[Numpy-discussion] Dates and times and Datetime64 (again)

Wed Mar 19 10:01:08 EDT 2014

Jeff Reback <jeffreback <at> gmail.com> writes:

> 
> Dave,
> 
> your example is not a problem with numpy per se, rather that the default 
generation is in local timezone (same as what python datetime does).
> If you localize to UTC you get the results that you expect. 
> 

The problem is that the default datetime generation in *numpy* is in local 
time.

Note that this *is not* the case in Python - it doesn't try to guess the 
timezone info based on where in the world you run the code, if it's not 
provided it sets it to None.

In [7]: pd.datetime?
Type:       type
String Form:<type 'datetime.datetime'>
Docstring:
datetime(year, month, day[, hour[, minute[, second[, 
microsecond[,tzinfo]]]]])

The year, month and day arguments are required. tzinfo may be None, or an
instance of a tzinfo subclass. The remaining arguments may be ints or longs.
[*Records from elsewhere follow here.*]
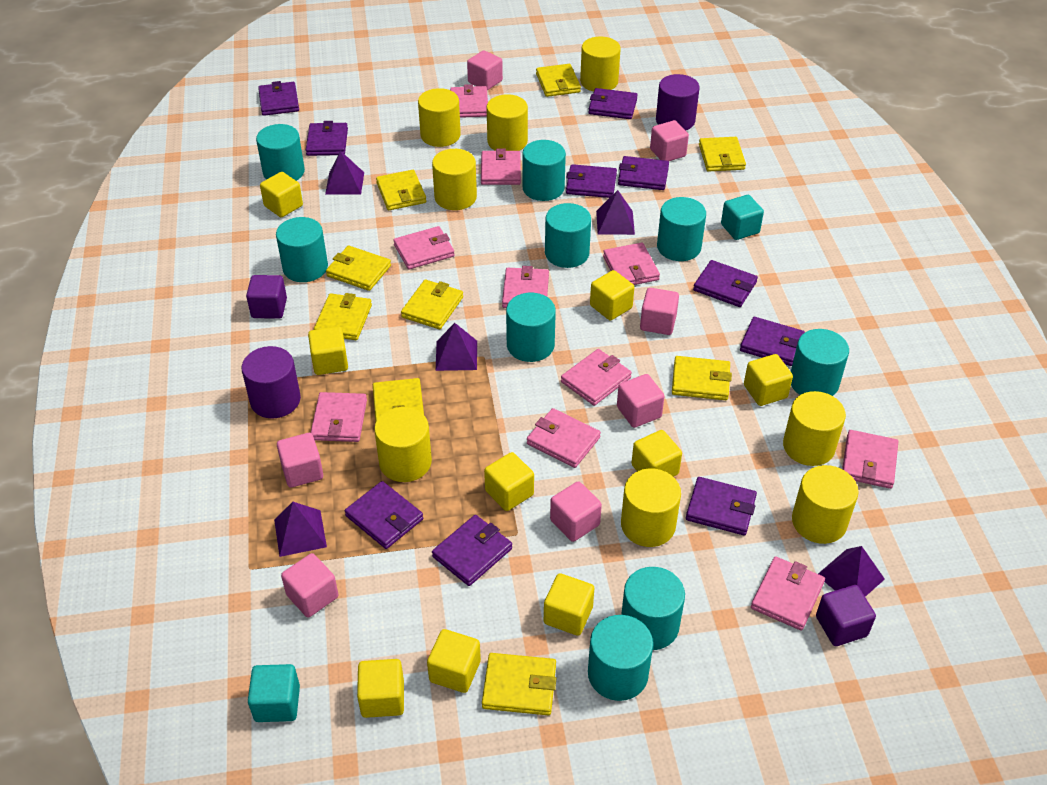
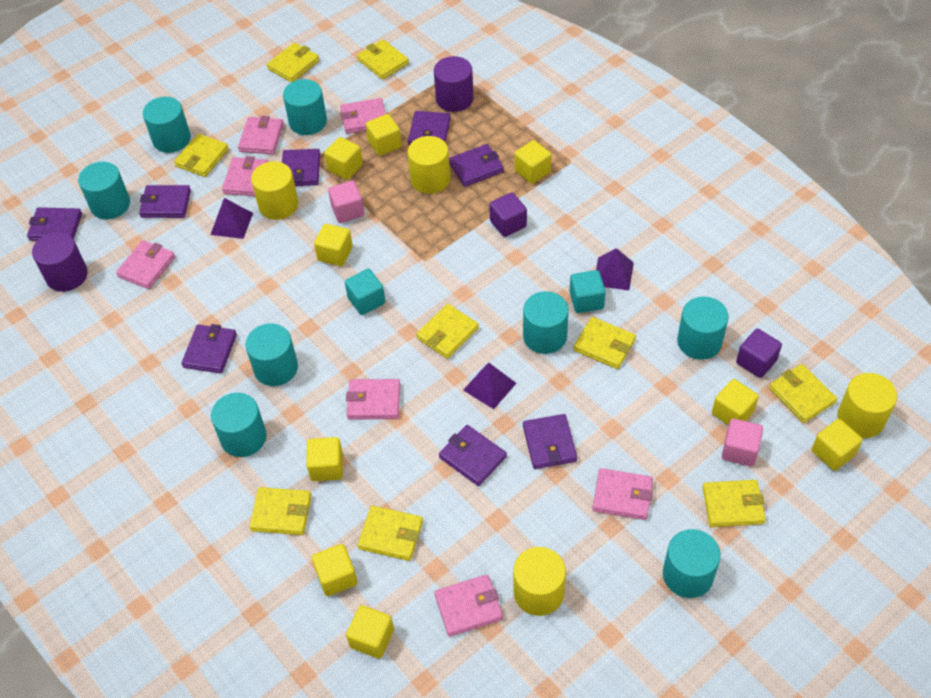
pink cube: [277,433,323,488] [281,553,338,617] [467,50,503,90] [550,481,602,542] [617,374,664,428] [640,288,679,335] [650,120,689,161] = 7 -> [328,181,364,223] [722,418,763,466] = 2
pink wallet: [310,392,367,442] [393,226,455,269] [450,84,488,118] [481,148,521,185] [502,266,549,308] [527,408,601,468] [561,349,632,406] [603,243,660,285] [751,556,825,631] [842,430,898,489] = 10 -> [116,240,175,289] [222,156,268,196] [238,116,284,154] [340,98,386,134] [346,379,400,420] [435,574,503,637] [593,468,653,520] = 7
purple pyramid: [274,502,327,557] [325,151,364,194] [436,323,477,371] [596,190,635,235] [818,546,885,597] = 5 -> [210,198,253,239] [463,363,516,409] [596,248,634,290] = 3
purple wallet: [258,81,299,116] [306,121,348,156] [345,481,423,549] [432,515,512,586] [566,164,617,198] [588,88,638,119] [618,156,669,190] [686,477,757,535] [693,260,758,307] [740,317,805,366] = 10 -> [27,207,82,241] [139,185,191,218] [181,324,237,373] [282,149,320,186] [408,111,451,145] [439,425,507,486] [449,144,504,187] [523,414,577,469] = 8
turquoise cylinder: [256,124,305,181] [276,217,328,282] [506,293,556,362] [522,140,566,201] [545,203,591,268] [588,615,653,701] [621,567,685,650] [657,197,706,261] [791,329,849,396] = 9 -> [78,162,130,219] [143,97,191,153] [211,393,267,457] [245,323,298,386] [283,79,327,135] [523,291,569,354] [663,529,721,598] [677,297,729,360] = 8
yellow cylinder: [374,407,432,482] [418,88,461,147] [432,149,477,210] [486,94,528,151] [580,36,621,91] [621,468,681,547] [783,391,846,466] [792,465,859,544] = 8 -> [251,161,298,220] [408,136,450,194] [513,547,566,616] [837,373,897,438] = 4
In [8]: pd.datetime(2000,1,1).tzinfo is None
Out[8]: True

This may be the best solution but as others have pointed out this is more 
difficult to implement and may have other issues.

I don't want to wait for the best solution - the assume UTC on input/output 
if not specified will solve the problem and this desperately needs to be 
fixed because it's completely broken as is IMHO.

> If you localize to UTC you get the results that you expect. 

That's the whole point - *numpy* needs to localize to UTC, not to whatever 
timezone you happen to be in when running the code. 

In a real-world data analysis problem you don't start with the data in a 
DataFrame or a numpy array it comes from the web, a csv, Excel, a database 
and you want to convert it to a DataFrame or numpy array. So what you have 
from whatever source is a list of tuples of strings and you want to convert 
them into a typed array.

Obviously you can't localize a string - you have to convert it to a date 
first and if you do that with numpy the date you have is wrong. 

In [108]: dst = np.array(['2014-03-30 00:00', '2014-03-30 01:00', '2014-03-
30 02:00'], dtype='M8[h]')
     ...: dst
     ...: 
Out[108]: array(['2014-03-30T00+0000', '2014-03-30T00+0000', '2014-03-
30T02+0100'], dtype='datetime64[h]')

In [109]: dst.tolist()
Out[109]: 
[datetime.datetime(2014, 3, 30, 0, 0),
 datetime.datetime(2014, 3, 30, 0, 0),
 datetime.datetime(2014, 3, 30, 1, 0)]

AFAICS there's no way to get the original dates back once they've passed 
through numpy's parser!?

-Dave